Arte TV a récemment diffusé « Monsieur Lazhar », un film réalisé par le Québécois Philippe Falardeau en 2011.
Dans un collège au Québec, une enseignante de sixième se pend dans sa classe. Pour la directrice, Madame Vaillancourt, il s’agit de mettre en place un dispositif d’aide psychologique aux enfants ; il s’agit aussi de recruter dans l’urgence un remplaçant.
Par chance, un homme se présente. Bachir Lazhar (Fellag) prétend avoir été maître d’école en Algérie et être résident permanent au Canada. Ses méthodes sont dépassées : il fait disposer les pupitres des élèves à l’ancienne, les uns derrière les autres et non plus en demi-cercle ; il instaure des dictées ; il enseigne la grammaire avec une terminologie surannée. Mais son amour de la langue française, son attention aux élèves et sa gentillesse produisent de bons résultats scolaires et le font apprécier de ses collègues, en particulier l’une d’entre elles, Claire (Brigitte Poupart).
Il y a un point commun entre Monsieur Lazhar et ses élèves : ils ont à faire le deuil d’êtres chers. Pour les élèves, il s’agit de Martine, leur enseignante. Le deuil est particulièrement violent pour Simon (Emilien Néron) et Alice (Sophie Nélisse), qui étaient si proches d’elle qu’ils se sentent coupables de son acte de désespoir. Bachir de son côté est hanté par le souvenir de sa femme et de leurs deux enfants, assassinés dans leur appartement d’Alger.
Ce deuil commun situe Bachir au bord d’une ligne rouge. Dans le système éducatif canadien, il ne faut pas toucher les élèves au sens propre du terme (pas de gifles ni de caresses) et au sens affectif (le traitement du deuil est affaire de psychologues diplômés). Certains parents lui reprochent d’outrepasser son rôle d’enseignant et de se poser dans celui d’éducateur. Ils mènent une enquête et découvrent que Monsieur Lazhar est un réfugié dont le métier n’est pas enseignant mais restaurateur.
Une scène du film est particulièrement intéressante. Claire invite Bachir à dîner chez elle. On sent qu’elle est sous le charme et que ce soir pourrait commencer une histoire d’amour. Mais tout n’est que gêne et embarras. Bachir a dans la tête trop de choses qui le torturent, sa famille assassinée, le mensonge sur son curriculum… Il quitte l’appartement de Claire en pleurant : quelque chose semblait possible, qui ne s’est pas produit.

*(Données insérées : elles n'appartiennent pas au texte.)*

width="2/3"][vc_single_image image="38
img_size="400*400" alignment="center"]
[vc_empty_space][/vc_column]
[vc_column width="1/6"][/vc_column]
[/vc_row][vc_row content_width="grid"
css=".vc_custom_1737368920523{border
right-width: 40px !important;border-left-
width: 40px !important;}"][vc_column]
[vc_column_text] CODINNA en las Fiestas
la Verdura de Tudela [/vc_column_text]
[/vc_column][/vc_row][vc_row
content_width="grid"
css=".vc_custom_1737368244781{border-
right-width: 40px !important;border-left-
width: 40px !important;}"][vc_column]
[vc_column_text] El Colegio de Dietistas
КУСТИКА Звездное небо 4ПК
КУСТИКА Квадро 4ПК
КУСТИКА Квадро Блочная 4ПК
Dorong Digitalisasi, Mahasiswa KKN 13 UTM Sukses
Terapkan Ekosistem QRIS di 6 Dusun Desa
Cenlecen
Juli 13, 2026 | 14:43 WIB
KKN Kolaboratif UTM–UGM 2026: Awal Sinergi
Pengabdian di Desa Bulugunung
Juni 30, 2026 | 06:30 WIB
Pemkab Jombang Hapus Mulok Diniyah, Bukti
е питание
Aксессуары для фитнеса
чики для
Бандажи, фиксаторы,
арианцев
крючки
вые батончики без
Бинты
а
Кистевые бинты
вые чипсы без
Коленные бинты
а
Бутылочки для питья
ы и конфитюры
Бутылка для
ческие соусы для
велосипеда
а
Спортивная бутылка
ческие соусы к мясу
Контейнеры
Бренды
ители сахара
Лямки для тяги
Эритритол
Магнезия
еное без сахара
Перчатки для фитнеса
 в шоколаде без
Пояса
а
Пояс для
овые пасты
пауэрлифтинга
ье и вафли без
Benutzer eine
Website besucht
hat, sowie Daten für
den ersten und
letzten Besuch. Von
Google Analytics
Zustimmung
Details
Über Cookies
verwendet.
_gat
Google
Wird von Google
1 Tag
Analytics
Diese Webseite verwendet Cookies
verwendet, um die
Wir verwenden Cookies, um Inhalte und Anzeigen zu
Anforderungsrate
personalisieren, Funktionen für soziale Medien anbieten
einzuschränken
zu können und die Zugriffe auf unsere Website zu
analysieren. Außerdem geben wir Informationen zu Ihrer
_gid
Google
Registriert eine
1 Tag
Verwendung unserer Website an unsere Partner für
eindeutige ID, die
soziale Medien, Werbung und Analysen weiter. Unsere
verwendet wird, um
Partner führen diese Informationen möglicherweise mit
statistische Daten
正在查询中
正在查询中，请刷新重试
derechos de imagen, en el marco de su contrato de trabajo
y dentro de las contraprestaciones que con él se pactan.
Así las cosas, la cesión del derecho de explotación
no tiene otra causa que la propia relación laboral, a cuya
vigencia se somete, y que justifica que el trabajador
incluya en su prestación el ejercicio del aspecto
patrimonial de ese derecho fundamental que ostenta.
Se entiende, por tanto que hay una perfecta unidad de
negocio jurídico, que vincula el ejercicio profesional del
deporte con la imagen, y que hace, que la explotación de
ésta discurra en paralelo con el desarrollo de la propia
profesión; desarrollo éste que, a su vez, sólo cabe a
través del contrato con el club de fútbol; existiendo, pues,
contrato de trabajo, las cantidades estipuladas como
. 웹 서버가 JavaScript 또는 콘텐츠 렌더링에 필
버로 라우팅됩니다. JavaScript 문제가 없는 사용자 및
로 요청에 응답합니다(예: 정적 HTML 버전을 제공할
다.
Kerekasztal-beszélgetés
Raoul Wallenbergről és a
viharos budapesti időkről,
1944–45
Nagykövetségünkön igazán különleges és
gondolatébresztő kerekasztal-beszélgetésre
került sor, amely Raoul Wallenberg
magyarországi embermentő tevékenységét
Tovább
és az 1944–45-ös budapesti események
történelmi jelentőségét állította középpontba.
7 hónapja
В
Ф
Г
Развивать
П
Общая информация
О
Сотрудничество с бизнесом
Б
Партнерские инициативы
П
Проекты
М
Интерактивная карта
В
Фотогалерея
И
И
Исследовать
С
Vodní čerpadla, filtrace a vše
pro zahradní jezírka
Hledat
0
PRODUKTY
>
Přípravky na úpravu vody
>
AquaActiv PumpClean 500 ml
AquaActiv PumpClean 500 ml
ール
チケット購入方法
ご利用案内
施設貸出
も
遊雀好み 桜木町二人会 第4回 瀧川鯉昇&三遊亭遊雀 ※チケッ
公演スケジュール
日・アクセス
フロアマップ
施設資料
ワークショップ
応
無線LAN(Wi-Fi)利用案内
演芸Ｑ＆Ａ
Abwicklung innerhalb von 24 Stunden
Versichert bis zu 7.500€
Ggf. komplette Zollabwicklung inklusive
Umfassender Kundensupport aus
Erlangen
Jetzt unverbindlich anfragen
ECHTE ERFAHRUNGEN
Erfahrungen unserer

« Monsieur Lazhar » est certainement, comme le souligne certains critiques, un film trop « lisible ». Philippe Falardeau se réclame du naturalisme d’un Ken Loach, mais le naturalisme n’exclut pas la poésie, l’humour et l’imprévisibilité. Il reste que le film parle du deuil, de la relation pédagogique, de l’immigration de manière sensible et pertinente.